Abort, Retry, or Fail implies that there are three options which will lead to three different outcomes. My experiences lead me to believe that this is not the case. That all three options lead to the same outcome, which was usually to just repeat the Abort, Retry, or Fail message.

After studying Computer Science at Boston College and various theories and other such topics, I decided that what was really going on was that the programmers feared that the user would become aware very quickly that they had no control. Similar to a Choose Your Own Adventure book that only had one option at every "branch" in the story line, this would just not do. It would lead to a bunch of users who felt used.

As such, they created the Abort, Retry, or Fail message which implies the options and some choice which might lead to different outcomes.

Here is an explanation from a software perspective. The four options are actually Abort, Retry, Fail, Ignore? Depending on the version of DOS and the situation, not all options may appear.

This error is always produced during a call to the DOS API (generally via an INT 21h instruction). When some exception occurs, generally due to a hardware error, the user is queried as to the appropriate response. (This was considered a Good Idea back in the day.) In an arcane sense, the user is actually controlling the operation of the system call.

Abort will actually terminate the program in execution and return to the parent program, generally the DOS shell (COMMAND.COM).

Retry will cause the system function to be attempted again. If no error is encountered again, execution continues normally; otherwise the error message will recur.

Ignore immediately returns control to the calling procedure as if the system call had operated successfully, without error codes, even though the operation failed.

Fail also returns control to the calling procedure immediately, but returns the appropriate error code, usually in the AX register. This option is not available when there is no appropriate error code supported.

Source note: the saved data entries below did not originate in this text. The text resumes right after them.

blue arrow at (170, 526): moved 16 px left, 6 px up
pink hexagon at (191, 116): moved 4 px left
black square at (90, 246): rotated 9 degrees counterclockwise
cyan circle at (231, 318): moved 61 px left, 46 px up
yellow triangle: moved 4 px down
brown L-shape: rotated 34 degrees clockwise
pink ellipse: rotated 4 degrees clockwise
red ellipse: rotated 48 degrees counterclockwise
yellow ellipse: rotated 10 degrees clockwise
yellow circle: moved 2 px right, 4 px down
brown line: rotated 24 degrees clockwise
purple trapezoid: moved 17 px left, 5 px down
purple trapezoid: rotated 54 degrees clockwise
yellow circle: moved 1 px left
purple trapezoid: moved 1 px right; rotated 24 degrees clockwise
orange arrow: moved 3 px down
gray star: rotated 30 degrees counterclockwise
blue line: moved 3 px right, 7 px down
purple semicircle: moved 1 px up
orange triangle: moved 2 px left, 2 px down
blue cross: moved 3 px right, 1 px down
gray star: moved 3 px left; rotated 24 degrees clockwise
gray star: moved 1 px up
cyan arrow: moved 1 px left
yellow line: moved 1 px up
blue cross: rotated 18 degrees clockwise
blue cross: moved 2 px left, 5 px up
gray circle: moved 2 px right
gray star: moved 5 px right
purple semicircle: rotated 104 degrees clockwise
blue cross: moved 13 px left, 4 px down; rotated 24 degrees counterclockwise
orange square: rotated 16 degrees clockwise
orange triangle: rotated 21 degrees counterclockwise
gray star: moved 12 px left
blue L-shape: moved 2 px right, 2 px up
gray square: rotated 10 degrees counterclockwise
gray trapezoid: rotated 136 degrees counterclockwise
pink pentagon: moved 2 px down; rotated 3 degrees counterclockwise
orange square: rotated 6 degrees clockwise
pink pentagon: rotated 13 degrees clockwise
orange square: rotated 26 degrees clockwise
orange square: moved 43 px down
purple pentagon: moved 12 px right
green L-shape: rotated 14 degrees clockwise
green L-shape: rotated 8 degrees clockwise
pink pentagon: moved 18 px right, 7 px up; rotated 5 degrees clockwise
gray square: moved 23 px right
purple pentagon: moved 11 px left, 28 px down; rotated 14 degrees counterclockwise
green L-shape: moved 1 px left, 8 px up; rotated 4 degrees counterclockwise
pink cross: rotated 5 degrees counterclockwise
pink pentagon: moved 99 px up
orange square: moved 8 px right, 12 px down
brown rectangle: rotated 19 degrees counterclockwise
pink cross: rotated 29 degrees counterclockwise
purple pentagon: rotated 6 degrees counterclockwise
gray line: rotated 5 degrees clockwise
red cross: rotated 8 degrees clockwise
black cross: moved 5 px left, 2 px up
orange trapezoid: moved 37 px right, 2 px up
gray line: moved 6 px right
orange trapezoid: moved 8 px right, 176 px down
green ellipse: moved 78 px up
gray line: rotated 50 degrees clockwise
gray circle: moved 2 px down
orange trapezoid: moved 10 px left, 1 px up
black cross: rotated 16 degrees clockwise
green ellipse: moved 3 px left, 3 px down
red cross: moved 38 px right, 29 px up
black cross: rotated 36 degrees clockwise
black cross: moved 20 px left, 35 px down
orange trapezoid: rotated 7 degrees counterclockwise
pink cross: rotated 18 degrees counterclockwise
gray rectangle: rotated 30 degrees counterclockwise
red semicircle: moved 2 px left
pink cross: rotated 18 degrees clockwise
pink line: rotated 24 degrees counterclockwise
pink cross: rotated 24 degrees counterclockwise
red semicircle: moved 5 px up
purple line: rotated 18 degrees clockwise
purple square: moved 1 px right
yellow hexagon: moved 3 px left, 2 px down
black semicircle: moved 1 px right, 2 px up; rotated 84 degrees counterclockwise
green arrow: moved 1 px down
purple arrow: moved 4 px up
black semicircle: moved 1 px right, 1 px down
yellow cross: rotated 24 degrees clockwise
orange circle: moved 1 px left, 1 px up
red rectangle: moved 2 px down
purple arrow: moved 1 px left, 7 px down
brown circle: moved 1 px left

There is a reason that this error is so frustrating and the stereotypical behavior is to get it again and again regardless of the operation. This is because:

  • Retry will do no good if the nothing is done to rectify the source of the error. In some cases, such as a flaky disk sector, several attempts to read the data will eventually result in a success, and operation will continue. This is rare, in part because the disk is probed several times before the error is displayed anyway. On the other hand, if the error is a result of something simple like a missing disk, fixing the problem and choosing Retry will solve the problem.
  • The problem with Ignore and Fail is similar. Neither of these will result in successful performance of the operation, which is usually crucial to program execution. And as often as not, the program isn't checking error codes anyway, so Fail is no different from Ignore. Usually one operation producing Abort, Retry, Fail, Ignore is followed by another operation (like a successive disk I/O operation) that produces the same error. Even if it doesn't, behavior is usually undefined.
  • The only response that is somewhat reliable is Abort, which will often return the user to the DOS prompt, after quitting the program. Yet in the worst cases, even Abort fails because the command interpreter will be given control, and the first thing it tries to do is swap itself from disk back into resident memory. If this disk space is inaccessible, the error will recur yet again. This results in the user's perspective of an unending loop of error messages, halted only by shutting off the computer.